Второй подзатыльник оказался крепче первого: откуда только взялось столько силы в сухоньком кулачке? Надёжа даже пошатнулась.

– Она будет рукоделье складывать, а хлеб подгорай! – Мелания зыркнула глазами на Парашу. – Одна барышня завелась, так и остальные распоясались. Нечего тебе по ней равняться, она знатная-богатая, с нее спросу нету…

– Собери мои ниточки, сделай милость, – скороговоркою произнесла Надёжа, перебрасывая суму Параше. – Уж после доплетем…

В отличие от Надёжи, сломя голову полетевшей к службам, Мелания удалилась не спеша, но даже не взглянув больше на Парашу.
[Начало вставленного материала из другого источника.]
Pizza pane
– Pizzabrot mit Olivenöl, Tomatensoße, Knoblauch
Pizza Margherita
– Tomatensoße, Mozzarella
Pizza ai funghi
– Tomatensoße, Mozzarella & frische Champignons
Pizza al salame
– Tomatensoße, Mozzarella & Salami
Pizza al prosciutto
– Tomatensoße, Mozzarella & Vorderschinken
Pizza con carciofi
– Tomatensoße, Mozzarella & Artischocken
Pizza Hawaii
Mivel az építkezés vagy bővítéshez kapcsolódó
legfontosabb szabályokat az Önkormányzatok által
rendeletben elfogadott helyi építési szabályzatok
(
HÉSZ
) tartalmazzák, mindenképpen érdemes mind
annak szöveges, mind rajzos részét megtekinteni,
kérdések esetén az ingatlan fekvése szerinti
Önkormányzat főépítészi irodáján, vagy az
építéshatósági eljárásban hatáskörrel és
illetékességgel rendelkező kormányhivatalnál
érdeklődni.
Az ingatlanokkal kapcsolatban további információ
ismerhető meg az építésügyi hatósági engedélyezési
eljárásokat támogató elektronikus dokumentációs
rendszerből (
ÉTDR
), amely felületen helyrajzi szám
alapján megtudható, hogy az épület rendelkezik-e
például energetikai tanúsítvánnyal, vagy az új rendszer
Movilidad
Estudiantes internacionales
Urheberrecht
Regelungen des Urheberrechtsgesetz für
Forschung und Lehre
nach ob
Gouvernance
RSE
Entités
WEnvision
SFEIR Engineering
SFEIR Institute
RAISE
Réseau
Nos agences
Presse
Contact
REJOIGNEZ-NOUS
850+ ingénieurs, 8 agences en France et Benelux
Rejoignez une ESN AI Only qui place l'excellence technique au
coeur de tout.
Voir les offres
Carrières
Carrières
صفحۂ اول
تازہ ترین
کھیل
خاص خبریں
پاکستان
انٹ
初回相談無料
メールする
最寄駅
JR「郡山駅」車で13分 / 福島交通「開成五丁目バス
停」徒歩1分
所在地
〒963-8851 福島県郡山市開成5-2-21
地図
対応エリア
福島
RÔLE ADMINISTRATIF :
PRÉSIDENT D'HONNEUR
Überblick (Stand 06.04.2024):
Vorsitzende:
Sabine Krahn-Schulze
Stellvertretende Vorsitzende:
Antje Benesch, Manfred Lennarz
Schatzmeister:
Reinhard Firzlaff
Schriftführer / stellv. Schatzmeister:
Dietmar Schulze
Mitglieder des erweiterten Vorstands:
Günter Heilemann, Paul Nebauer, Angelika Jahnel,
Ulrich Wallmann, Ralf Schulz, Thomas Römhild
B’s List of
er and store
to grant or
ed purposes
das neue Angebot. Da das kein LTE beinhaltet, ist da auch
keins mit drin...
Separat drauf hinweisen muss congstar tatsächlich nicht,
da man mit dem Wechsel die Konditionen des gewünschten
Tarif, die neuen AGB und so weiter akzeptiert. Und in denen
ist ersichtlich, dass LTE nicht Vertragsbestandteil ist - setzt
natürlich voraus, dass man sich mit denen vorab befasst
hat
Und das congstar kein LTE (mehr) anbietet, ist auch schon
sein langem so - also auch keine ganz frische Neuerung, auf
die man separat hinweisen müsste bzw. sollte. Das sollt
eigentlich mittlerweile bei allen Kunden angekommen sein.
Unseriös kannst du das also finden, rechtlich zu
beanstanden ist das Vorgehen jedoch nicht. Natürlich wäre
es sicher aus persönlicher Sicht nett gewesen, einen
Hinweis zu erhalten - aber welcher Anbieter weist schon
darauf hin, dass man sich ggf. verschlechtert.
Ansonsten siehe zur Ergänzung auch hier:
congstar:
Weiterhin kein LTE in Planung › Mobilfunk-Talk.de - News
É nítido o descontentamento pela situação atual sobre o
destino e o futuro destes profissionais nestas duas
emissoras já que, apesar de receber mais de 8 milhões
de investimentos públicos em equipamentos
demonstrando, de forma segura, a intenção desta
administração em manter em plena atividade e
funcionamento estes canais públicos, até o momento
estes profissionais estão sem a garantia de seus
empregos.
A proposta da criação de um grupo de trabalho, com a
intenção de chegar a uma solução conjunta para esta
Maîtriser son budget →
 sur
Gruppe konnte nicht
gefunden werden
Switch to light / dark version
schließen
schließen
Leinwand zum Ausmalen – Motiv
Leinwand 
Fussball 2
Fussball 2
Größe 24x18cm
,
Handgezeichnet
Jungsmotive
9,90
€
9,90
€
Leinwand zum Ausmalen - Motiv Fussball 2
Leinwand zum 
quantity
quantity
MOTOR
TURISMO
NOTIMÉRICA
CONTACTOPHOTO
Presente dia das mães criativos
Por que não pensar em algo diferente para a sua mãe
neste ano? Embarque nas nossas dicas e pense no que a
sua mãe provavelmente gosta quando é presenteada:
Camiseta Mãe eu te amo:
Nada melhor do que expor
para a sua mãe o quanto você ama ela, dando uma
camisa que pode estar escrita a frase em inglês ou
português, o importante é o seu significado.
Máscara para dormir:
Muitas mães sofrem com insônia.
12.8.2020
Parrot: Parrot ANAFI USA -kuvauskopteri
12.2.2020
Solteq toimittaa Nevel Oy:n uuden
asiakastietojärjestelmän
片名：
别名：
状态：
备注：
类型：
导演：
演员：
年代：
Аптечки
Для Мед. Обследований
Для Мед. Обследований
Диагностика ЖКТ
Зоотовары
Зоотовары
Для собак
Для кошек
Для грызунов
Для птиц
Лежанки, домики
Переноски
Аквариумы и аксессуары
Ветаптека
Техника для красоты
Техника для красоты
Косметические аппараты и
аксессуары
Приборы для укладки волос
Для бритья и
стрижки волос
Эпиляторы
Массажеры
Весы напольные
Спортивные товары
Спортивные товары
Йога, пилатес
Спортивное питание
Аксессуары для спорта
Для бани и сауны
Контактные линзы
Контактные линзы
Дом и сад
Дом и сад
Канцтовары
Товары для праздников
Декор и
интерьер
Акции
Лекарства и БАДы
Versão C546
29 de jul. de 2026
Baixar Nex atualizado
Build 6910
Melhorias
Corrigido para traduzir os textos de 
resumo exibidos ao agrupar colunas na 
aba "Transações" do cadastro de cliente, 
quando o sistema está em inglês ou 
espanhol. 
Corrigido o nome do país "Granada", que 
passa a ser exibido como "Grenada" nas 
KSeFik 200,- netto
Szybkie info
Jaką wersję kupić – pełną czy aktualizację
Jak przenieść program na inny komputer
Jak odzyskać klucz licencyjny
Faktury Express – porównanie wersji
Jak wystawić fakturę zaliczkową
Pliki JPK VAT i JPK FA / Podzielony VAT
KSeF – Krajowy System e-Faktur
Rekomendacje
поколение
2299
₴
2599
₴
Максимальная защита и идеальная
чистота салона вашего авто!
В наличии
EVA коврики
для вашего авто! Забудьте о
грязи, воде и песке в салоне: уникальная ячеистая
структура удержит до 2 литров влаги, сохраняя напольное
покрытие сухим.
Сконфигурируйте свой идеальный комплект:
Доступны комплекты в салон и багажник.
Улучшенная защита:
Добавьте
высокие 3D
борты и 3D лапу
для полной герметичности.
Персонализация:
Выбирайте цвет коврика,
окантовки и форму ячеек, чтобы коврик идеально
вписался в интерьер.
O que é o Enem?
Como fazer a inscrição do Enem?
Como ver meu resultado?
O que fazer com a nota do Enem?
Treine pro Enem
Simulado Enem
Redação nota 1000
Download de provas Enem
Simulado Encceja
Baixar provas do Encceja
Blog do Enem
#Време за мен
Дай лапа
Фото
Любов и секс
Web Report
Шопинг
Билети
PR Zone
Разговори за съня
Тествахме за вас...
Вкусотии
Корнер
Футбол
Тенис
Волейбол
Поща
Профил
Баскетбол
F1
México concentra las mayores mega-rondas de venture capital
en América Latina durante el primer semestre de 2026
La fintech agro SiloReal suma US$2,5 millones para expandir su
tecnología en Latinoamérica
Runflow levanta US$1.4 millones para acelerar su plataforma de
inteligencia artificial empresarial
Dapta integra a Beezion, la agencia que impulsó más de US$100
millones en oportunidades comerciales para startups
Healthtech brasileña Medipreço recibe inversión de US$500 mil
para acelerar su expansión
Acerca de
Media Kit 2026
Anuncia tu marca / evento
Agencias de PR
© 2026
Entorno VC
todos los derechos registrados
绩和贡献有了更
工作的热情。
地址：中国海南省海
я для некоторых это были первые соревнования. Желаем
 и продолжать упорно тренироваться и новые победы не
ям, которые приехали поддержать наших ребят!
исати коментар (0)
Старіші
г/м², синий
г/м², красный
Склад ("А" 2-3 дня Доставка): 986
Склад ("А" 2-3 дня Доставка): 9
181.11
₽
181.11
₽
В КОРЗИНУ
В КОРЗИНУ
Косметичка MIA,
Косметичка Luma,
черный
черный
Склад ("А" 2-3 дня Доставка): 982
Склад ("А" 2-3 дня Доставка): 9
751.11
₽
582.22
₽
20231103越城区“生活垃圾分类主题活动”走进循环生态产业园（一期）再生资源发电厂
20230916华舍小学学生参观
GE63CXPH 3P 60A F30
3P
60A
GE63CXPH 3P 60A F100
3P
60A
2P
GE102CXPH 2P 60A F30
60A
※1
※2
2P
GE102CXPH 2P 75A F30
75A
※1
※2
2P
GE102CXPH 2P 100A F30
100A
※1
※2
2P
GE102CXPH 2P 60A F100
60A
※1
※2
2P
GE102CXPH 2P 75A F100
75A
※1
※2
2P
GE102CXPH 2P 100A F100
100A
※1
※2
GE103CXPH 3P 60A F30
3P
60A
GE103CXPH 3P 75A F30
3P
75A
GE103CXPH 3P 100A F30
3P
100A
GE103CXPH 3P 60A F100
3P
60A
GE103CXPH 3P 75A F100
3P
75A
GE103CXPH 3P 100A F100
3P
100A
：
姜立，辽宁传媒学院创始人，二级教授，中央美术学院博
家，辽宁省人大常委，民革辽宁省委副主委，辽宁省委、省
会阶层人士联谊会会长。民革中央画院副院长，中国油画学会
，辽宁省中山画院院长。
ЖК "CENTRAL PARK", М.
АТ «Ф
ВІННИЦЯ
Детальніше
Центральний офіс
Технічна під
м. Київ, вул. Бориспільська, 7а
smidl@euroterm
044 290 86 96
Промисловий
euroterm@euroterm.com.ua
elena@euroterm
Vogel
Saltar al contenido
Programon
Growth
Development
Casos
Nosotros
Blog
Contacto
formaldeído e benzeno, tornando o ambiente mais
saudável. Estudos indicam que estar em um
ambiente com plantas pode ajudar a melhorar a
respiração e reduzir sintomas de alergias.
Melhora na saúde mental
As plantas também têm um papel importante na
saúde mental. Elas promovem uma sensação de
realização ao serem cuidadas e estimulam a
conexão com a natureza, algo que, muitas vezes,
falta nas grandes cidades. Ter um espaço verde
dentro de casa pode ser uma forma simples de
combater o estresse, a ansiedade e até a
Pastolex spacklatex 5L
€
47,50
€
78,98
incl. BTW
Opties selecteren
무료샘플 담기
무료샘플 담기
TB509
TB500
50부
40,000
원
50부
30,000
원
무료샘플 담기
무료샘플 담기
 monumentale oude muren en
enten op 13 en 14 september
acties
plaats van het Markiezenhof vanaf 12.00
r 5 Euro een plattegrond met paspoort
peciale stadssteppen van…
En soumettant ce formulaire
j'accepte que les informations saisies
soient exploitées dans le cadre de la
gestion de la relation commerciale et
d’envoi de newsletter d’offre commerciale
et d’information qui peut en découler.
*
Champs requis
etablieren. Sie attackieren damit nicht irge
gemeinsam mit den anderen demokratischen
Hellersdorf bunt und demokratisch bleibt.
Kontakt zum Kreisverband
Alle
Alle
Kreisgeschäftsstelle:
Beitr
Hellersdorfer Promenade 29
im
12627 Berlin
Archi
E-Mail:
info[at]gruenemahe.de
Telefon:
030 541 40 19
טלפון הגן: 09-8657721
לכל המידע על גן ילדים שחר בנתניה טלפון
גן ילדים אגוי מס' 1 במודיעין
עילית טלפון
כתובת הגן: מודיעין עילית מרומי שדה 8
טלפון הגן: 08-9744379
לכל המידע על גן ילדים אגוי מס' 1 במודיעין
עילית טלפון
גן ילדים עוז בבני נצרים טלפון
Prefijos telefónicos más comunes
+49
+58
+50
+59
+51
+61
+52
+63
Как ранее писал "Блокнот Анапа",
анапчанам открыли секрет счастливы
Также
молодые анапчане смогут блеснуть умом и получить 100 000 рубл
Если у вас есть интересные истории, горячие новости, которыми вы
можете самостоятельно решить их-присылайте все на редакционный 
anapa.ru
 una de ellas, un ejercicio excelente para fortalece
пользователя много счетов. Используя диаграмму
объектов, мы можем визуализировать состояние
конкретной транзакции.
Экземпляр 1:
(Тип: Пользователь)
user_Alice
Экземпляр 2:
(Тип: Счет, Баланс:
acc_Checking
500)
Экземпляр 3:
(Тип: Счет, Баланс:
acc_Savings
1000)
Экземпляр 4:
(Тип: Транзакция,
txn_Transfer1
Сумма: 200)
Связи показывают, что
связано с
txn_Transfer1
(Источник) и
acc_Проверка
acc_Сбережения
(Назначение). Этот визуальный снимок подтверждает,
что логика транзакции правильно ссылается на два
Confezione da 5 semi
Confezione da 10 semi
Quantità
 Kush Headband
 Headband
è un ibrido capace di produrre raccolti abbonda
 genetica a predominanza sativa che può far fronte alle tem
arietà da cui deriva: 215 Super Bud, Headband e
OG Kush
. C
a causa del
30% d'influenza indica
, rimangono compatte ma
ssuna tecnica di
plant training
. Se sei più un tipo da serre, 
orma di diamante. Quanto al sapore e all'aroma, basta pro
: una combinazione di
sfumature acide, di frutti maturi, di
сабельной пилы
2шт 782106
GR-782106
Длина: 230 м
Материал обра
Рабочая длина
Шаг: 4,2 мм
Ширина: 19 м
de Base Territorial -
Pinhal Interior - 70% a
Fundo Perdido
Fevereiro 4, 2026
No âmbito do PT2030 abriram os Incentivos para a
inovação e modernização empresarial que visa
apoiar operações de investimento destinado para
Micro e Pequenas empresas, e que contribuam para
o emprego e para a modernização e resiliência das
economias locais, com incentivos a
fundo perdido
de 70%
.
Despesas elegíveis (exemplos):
Зато Параша не отрывала глаз от ее ссутуленной спины. Гадина, ах гадина! Ну ничего, вот тебе ступенечка впереди, ох и расквасишь ты сейчас свой длинный нос! Нутко подошвой о скользкой краешек… Вот-вот-вот… Хлоп!

…Мелания не упала, даже не споткнулась. Худая, наглая спина ее как ни в чем не бывало плыла прочь. Параша ощутила странную тоску, вроде тошноты. С ней что-то не так, сильно не так. Испуганный взгляд девочки скользнул по разбросанным в траве моточкам. Надо собрать. Страшно… Параша осторожно подняла руку: рука слушается, вот пальцы поднимают железный крючок. Глаза видят… вон, как блестит радугой просыпавшаяся из мешочка бисерная крупа… Стукнуло, упавши, задетое локтем полено. Она слышит. Что же тогда отказало, что-то такое, что всегда с нею, как зренье и слух… Она хотела, чтоб Меланья упала. Та должна была поскользнуться. Неужели… ну да, здесь святая земля в круге стен. Вот оно что.

Параша зябко обхватила руками плечи: какой беспомощной, хуже, чем слепой или глухой, она себя ощутила… За три года, что минули со смерти бабки, дар сделался частью ее самой. Три года – огромный срок для ребяческой жизни, и Параша привыкла чувствовать, будто всегда, сколько живет, умела заговорить руду, унять лихорадку, учуять под землей воду. Небольшие зловредства тоже удавались сами собой: напустить на человека икоту или спотычку было Параше так же просто, как задуть свечу или сорвать цветок. Ну чего четвертую седмицу валяют дурака Нелли с Катькой? Она не хочет, не хочет здесь оставаться так долго!

– Да ты плачешь, касатка? – Марфуша присела на корточки рядом с Парашей. – Что сестрица Мелания Надёжку прибила? Не стоит того. У нас игуменья-мать добрая, в другом монастыре и покалечить могут, коли не угодишь. У нас все знают, мать Евдоксия калечить не позволит.